Item 1.01 Entry into a Material Definitive Agreement
On March 19, 2024, Nasdaq, Inc. (the “Company”) entered into an Amendment No. 2 (the “Amendment”) to the Stockholders’ Agreement (the “Agreement”), dated as of February 19, 2009, by and between the Company and Borse Dubai Limited (the “Selling Stockholder”), as amended.
The Amendment provides, among other things, that (i) for a period of 18 months following March 19, 2024, the Selling Stockholder will not, subject to certain exceptions, transfer, sell, assign or otherwise dispose of any shares of common stock beneficially owned by it, and (ii) so long as the Selling Stockholder continues to beneficially own at least 10% of the shares outstanding as of March 19, 2024, the Selling Stockholder will be entitled to nominate one person mutually agreed by the Selling Stockholder and the Company’s Nominating & ESG Committee as a director on the Company’s board of directors (which person will initially be Essa Kazim, who has been a director on the Company’s board since March 1, 2008), and the Company will recommend such nominee for election and otherwise use its reasonable best efforts to cause such nominee to be elected to the Company’s board of directors.

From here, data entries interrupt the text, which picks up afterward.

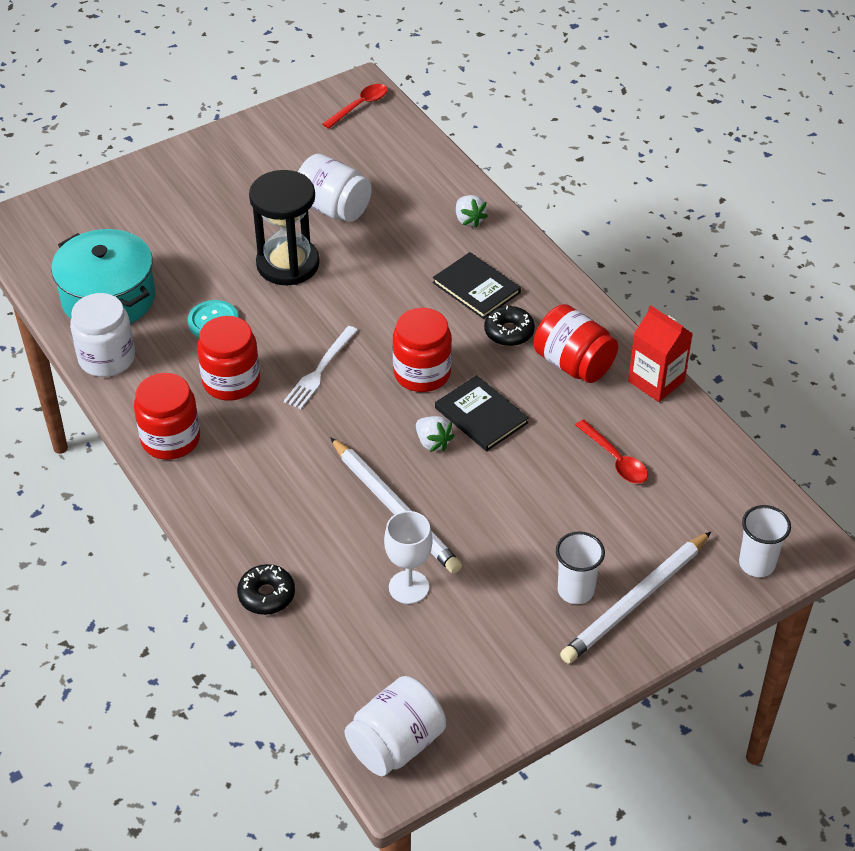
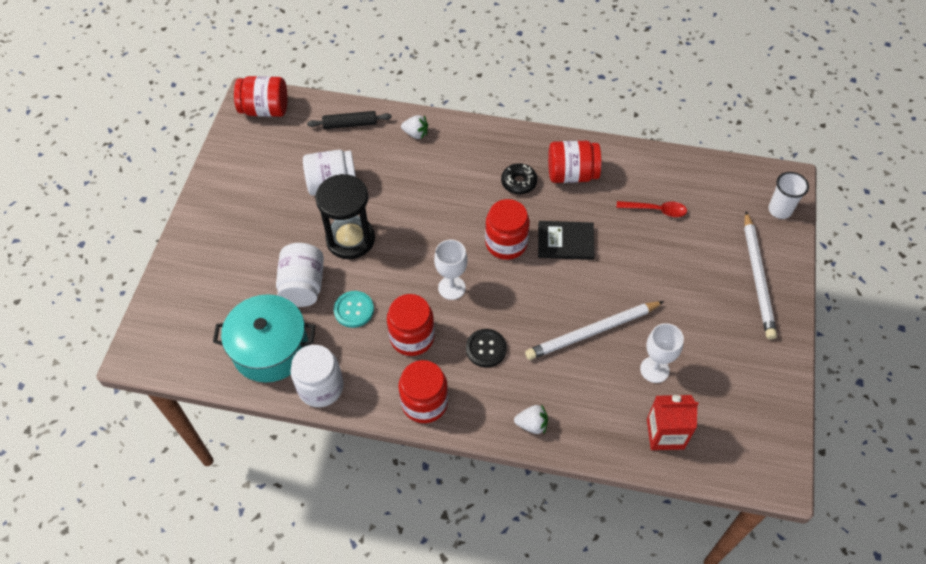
camera: 45 degrees left, 10 degrees up
(266, 595) = (595, 443): black donut -> none
(280, 442) = (486, 349): none -> black button
(320, 370) = (451, 288): white fork -> white goblet
(360, 106) = (265, 109): red spoon -> red jar
(395, 508) = (592, 332): white pencil -> white pencil turned 150 degrees clockwise
(396, 744) = (758, 460): white jar -> white jar (303, 286)
(418, 170) = (350, 124): none -> black rolling pin
(433, 442) = (562, 278): white strawberry -> white strawberry (532, 424)
(476, 288) = (470, 170): black book -> none
(575, 590) = (727, 297): white cup -> none
(656, 381) = (620, 151): red carton -> red carton (665, 434)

A copy of the Amendment is filed as Exhibit 4.1 to this Current Report on Form 8-K and is incorporated by reference herein. The foregoing description of the Amendment does not purport to be complete and is qualified in its entirety by reference to such Exhibit.
Item 8.01. Other Events.
On March 19, 2024, the Company and the Selling Stockholder entered into an underwriting agreement (the “Underwriting Agreement”) with Morgan Stanley & Co. LLC and Goldman Sachs & Co. LLC, acting as representatives of the several underwriters named therein (the “Underwriters”), pursuant to which the Selling Stockholder agreed to sell to the Underwriters, and the Underwriters agreed to purchase from the Selling Stockholder, subject to and upon the terms and conditions set forth therein, 26,956,522 shares of common stock, par value $0.01 per share (the “Common Stock”) of the Company (the “Offering”). In addition, the Selling Stockholder granted the Underwriters an option, exercisable for 30 days, to purchase up to an additional 4,043,478 shares of Common Stock. The Offering is expected to close on March 22, 2024, subject to customary closing conditions. The Company will not receive any proceeds from the sale of shares of Common Stock in the Offering. The Underwriting Agreement contains customary representations, warranties and agreements of the Company and the Selling Stockholder and other customary obligations of the parties and termination provisions.
The Offering is being made pursuant to the Company’s registration statement on Form S-3 (Registration Statement No. 333-255666) filed with the U.S. Securities and Exchange Commission on April 30, 2021.
A copy of the Underwriting Agreement is filed as Exhibit 1.1 to this Current Report on Form 8-K and is incorporated by reference herein. The foregoing description of the Underwriting Agreement does not purport to be complete and is qualified in its entirety by reference to such Exhibit.
On March 19, 2024, the Company and the Selling Stockholder issued a joint press release announcing the launching of the Offering and the Company issued a press release announcing the pricing of the Offering. Copies of the press releases are attached hereto as Exhibits 99.1 and 99.2 to this Current Report on Form 8-K.